---- DATA FOR THIS EXERCISE

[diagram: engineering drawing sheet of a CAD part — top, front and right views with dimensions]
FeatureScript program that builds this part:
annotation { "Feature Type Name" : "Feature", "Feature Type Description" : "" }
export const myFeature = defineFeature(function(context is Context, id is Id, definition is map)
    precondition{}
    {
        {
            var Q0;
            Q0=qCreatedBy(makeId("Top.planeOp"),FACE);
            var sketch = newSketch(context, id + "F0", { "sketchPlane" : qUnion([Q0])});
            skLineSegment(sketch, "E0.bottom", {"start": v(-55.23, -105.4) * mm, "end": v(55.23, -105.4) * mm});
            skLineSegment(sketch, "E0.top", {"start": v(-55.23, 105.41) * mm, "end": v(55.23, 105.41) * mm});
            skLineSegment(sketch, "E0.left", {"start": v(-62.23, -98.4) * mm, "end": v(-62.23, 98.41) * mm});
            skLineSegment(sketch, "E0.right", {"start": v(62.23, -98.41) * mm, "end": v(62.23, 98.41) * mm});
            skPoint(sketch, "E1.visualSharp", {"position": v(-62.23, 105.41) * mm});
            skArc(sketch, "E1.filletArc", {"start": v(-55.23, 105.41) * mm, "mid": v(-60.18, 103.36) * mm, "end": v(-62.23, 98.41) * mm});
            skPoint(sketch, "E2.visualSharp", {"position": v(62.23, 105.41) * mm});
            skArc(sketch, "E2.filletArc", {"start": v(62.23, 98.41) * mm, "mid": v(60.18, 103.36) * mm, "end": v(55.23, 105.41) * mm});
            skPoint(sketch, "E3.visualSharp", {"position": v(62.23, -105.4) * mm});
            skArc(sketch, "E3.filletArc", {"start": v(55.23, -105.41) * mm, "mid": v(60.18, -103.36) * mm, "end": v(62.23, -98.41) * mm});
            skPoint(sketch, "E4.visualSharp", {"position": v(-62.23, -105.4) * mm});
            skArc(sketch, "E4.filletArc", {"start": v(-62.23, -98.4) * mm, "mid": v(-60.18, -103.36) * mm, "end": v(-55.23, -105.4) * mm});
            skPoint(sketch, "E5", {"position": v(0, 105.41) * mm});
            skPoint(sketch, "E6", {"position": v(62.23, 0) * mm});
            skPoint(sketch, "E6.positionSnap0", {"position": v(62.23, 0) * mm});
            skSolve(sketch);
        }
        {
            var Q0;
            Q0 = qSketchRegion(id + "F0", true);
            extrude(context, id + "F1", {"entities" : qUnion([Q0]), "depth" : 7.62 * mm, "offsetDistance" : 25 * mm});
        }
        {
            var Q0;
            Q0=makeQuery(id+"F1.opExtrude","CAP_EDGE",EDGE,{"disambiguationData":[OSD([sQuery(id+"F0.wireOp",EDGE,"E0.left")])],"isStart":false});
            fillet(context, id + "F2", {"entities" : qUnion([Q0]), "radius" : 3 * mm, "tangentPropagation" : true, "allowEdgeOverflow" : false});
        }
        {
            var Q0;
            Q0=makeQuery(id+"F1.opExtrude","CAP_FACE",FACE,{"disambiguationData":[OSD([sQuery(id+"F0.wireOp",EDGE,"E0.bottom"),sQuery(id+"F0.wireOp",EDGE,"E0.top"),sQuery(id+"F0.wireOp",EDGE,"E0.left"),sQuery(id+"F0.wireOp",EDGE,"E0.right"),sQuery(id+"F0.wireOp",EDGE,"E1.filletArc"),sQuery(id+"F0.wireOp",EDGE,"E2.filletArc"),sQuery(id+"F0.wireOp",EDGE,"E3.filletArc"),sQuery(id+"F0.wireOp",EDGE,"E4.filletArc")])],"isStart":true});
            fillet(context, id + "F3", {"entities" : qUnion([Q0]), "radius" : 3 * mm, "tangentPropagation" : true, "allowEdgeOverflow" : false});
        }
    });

--------

Retype the rows verbatim, beginning with their first line and continuing through the line containing "v(-62.23, -105.4) *", with that line included.

[diagram: engineering drawing sheet of a CAD part — top, front and right views with dimensions]
FeatureScript program that builds this part:
annotation { "Feature Type Name" : "Feature", "Feature Type Description" : "" }
export const myFeature = defineFeature(function(context is Context, id is Id, definition is map)
    precondition{}
    {
        {
            var Q0;
            Q0=qCreatedBy(makeId("Top.planeOp"),FACE);
            var sketch = newSketch(context, id + "F0", { "sketchPlane" : qUnion([Q0])});
            skLineSegment(sketch, "E0.bottom", {"start": v(-55.23, -105.4) * mm, "end": v(55.23, -105.4) * mm});
            skLineSegment(sketch, "E0.top", {"start": v(-55.23, 105.41) * mm, "end": v(55.23, 105.41) * mm});
            skLineSegment(sketch, "E0.left", {"start": v(-62.23, -98.4) * mm, "end": v(-62.23, 98.41) * mm});
            skLineSegment(sketch, "E0.right", {"start": v(62.23, -98.41) * mm, "end": v(62.23, 98.41) * mm});
            skPoint(sketch, "E1.visualSharp", {"position": v(-62.23, 105.41) * mm});
            skArc(sketch, "E1.filletArc", {"start": v(-55.23, 105.41) * mm, "mid": v(-60.18, 103.36) * mm, "end": v(-62.23, 98.41) * mm});
            skPoint(sketch, "E2.visualSharp", {"position": v(62.23, 105.41) * mm});
            skArc(sketch, "E2.filletArc", {"start": v(62.23, 98.41) * mm, "mid": v(60.18, 103.36) * mm, "end": v(55.23, 105.41) * mm});
            skPoint(sketch, "E3.visualSharp", {"position": v(62.23, -105.4) * mm});
            skArc(sketch, "E3.filletArc", {"start": v(55.23, -105.41) * mm, "mid": v(60.18, -103.36) * mm, "end": v(62.23, -98.41) * mm});
            skPoint(sketch, "E4.visualSharp", {"position": v(-62.23, -105.4) * mm});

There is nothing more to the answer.